* _Task to carry out_
Answer these questions from the forum thread about the Subwords class below:
1. Which method does the person asking say FiniteWord already has?
2. In what year was the module subword.py created, and whose translation work was it created during?
3. What is the code in subword.py based on?

* _Selected passage_
========================================================================

Ask Your Question
3

Why is the Subwords class separated from FiniteWord?

asked 2018-07-11 04:40:01 +0100

evandomme gravatar image

Subwords could be a method of FiniteWord as factors is already one. Is there a reason why this is not the case?

edit retag flag offensive close merge delete

2 Answers

Sort by » oldest newest most voted
2

answered 2018-07-11 09:49:07 +0100

Sébastien gravatar image

The module subword.py was created in 2007 during the translation by Mike Hansen of 30k lines of code from Mupad-Combinat to sage. Around the same time, in 2008, the module sage/combinat/words was created and nothing has ever been done to merge the two.

Notice that the code in subword.py is based on itertools.combinations and no wiser algorithm is coded to enumerate distinct subwords.

========================================================================

* _Data excerpts_
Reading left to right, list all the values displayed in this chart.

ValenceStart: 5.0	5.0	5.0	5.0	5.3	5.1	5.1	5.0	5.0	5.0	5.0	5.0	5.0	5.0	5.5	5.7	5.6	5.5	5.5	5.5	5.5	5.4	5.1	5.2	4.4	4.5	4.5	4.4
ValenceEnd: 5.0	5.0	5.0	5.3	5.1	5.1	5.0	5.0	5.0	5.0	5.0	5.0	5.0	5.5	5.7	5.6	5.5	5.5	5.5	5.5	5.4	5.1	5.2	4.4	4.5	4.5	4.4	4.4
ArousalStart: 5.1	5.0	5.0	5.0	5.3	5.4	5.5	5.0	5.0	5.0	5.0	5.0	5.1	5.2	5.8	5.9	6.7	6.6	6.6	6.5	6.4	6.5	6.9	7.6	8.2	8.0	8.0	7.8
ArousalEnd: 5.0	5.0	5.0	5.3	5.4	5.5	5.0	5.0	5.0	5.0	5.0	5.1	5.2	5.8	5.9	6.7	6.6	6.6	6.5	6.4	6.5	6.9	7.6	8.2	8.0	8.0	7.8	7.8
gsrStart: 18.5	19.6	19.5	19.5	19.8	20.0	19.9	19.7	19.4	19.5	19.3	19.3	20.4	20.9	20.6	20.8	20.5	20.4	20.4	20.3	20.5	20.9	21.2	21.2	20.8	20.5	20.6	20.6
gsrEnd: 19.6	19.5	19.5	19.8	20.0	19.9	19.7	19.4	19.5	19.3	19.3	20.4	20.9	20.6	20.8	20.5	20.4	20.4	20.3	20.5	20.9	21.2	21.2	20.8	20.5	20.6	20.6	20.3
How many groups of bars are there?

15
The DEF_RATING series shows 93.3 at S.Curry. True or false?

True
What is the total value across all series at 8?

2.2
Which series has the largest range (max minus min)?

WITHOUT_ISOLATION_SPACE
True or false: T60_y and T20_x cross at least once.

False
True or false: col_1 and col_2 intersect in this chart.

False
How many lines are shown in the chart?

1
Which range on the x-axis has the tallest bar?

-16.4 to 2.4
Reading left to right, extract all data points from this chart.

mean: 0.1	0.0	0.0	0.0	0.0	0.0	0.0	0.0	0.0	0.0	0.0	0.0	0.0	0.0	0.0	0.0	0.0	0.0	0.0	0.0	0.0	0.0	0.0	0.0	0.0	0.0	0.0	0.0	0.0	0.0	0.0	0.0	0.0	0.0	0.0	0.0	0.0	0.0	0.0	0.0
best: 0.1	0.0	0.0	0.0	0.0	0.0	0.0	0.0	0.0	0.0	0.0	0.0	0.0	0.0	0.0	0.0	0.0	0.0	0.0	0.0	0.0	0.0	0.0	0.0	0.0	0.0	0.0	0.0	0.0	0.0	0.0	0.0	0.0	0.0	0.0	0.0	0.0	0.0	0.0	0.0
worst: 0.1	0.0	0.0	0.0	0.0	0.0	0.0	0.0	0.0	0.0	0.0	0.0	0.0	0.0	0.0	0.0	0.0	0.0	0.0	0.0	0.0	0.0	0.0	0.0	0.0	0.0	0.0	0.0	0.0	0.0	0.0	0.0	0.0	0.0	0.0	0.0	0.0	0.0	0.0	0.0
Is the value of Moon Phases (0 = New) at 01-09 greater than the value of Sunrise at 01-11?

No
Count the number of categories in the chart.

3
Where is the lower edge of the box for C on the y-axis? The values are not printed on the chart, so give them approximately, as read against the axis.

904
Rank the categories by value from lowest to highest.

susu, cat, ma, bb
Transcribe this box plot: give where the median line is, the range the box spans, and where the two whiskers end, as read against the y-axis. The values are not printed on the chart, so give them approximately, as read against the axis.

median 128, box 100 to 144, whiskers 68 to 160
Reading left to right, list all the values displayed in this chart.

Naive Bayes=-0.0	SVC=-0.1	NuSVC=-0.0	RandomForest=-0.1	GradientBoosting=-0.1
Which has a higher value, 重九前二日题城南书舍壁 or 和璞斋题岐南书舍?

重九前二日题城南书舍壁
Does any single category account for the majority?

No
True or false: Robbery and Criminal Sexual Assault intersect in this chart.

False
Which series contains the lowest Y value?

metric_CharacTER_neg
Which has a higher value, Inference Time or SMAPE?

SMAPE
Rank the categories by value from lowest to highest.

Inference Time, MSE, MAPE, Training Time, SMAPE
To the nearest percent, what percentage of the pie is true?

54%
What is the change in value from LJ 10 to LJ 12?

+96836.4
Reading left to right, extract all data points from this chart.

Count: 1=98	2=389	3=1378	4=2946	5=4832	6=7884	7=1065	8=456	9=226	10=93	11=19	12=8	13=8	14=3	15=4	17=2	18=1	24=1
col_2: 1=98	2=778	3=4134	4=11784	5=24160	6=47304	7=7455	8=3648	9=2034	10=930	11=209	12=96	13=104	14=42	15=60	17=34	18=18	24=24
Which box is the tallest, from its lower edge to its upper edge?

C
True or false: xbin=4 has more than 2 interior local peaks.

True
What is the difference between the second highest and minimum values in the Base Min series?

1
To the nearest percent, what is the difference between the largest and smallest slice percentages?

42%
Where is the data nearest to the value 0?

========================================================================

* _Final answer_
1. factors
2. 2007, during Mike Hansen's translation of code from Mupad-Combinat to Sage
3. itertools.combinations